As reported BleepingComputer, Once the robbery has been carried out, the hackers They bypassed Okta’s secure authentication processes by logging into this employee’s ServiceNow accounts using their credentials. With this access, attackers could generate session tokens to get the data out of the data platform belonging to Snowflake customers.
Snowflake logo.
snowflake
Omicrono
Hudson Rock is blunt about this. “A single credential resulted in the exfiltration of potentially hundreds of companies that stored their data using Snowflake, with the threat actors themselves suggesting that 400 companies were affected“says their statement.
Said actor shared with the cybersecurity company a file that housed more than 2,000 customer records related to Snowflake servers in Europe. The objective of this robbery was monetary. The objective was blackmail Snowflake so that it could buy back the stolen data from other companies in a ransom that would cost $20 million.
Banco Santander, one of the affected companies.
Europe Press.
Snowflake apparently refused to pay, and did not even respond to the attackers.

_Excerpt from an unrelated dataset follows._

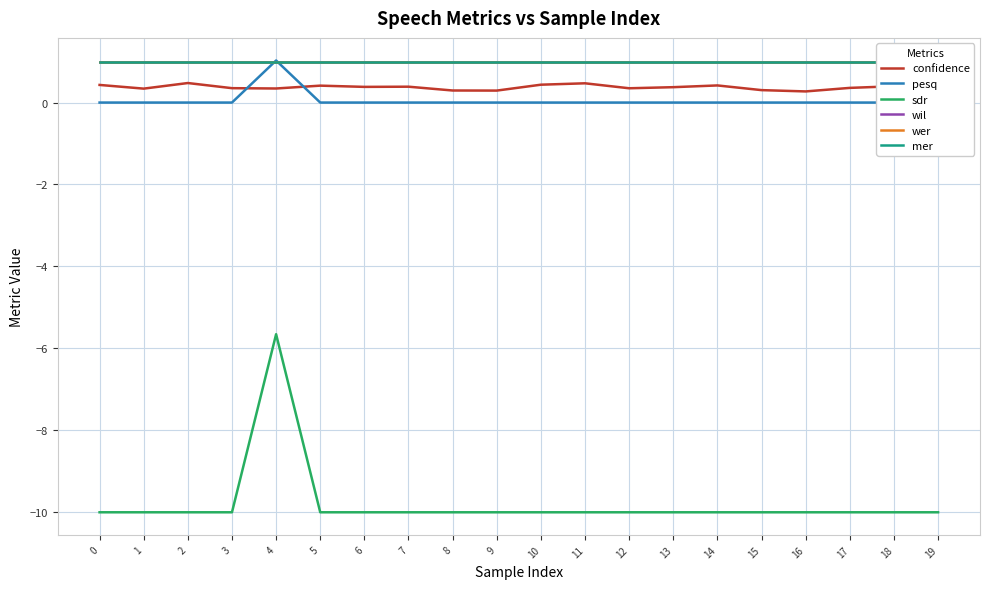

The value of pesq at 8 is 0.0. True or false?

True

While Snowflake does not appear to have confirmed the veracity of Hudson Rock’s report, it has released an announcement on its community website explaining that it is investigating “an increase in threat activity targeting some of our customer accounts.”
On the other hand, Brad Jones, Snowflake’s CISO (Chief Information Security Officer), acknowledged on the website that Snowflake was aware of “recent reports related to a possible compromise of Snowflake’s production environment.” They describe some of the information as erroneous, and detail that there is no evidence that said activity was caused by vulnerabilities or bad configurations.

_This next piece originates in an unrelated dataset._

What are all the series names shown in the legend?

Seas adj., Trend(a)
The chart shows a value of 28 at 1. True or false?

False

Of course, Jones admits that “potentially unauthorized access was made to certain customer accounts on May 23, 2024.” It was not until April 2024 that the company observed increased activity in terms of cyber threats “from a set of suspicious IP addresses and clients that we believe are related to unauthorized access.”
Additionally, Snowflake is notifying all of its platform customers about these attacks and advised them to protect their accounts by enabling multi-factor authentication technology. They also published security bulletins with instructions and questions, as well as advice on how these customers could protect their accounts.
Wave of hacks in Spain
The successive attacks that have been seen in recent weeks have affected all types of companies, from telecommunications firms to banking entities. This is the case of Banco Santander, which on May 14 was able to detect a security breach that affected the company’s clients. distributed throughout Spain, Chile and Uruguay.
Photomontage of the Ticketmaster logo with a code background.
Reuters/NC
Omicrono
The investigation carried out by Santander itself revealed unauthorized access to an entity’s database hosted by a provider, which would confirm Hudson Rock’s suspicions. Fortunately, there was no transactional information or user access credentials in that database.
More recently, there was the gigantic hacking to Ticketmaster. This massive attack would have given the attackers access to data from more than 500 million of the company’s customers. Behind this event would be the famous hackers ShinyHunters, who have already sold a pack of 1.3 terabytes of data at a price of $500,000.
It should be noted that cybersecurity experts from the Civil Guard and other National Security specialists in Spain They do not believe that a foreign power stands behind this wave of hacks. Sources consulted by EL ESPAÑOL have already attributed these cyberattacks to the most common common crime, which rules out the hypothesis that an enemy power plans to destabilize the Spanish business market.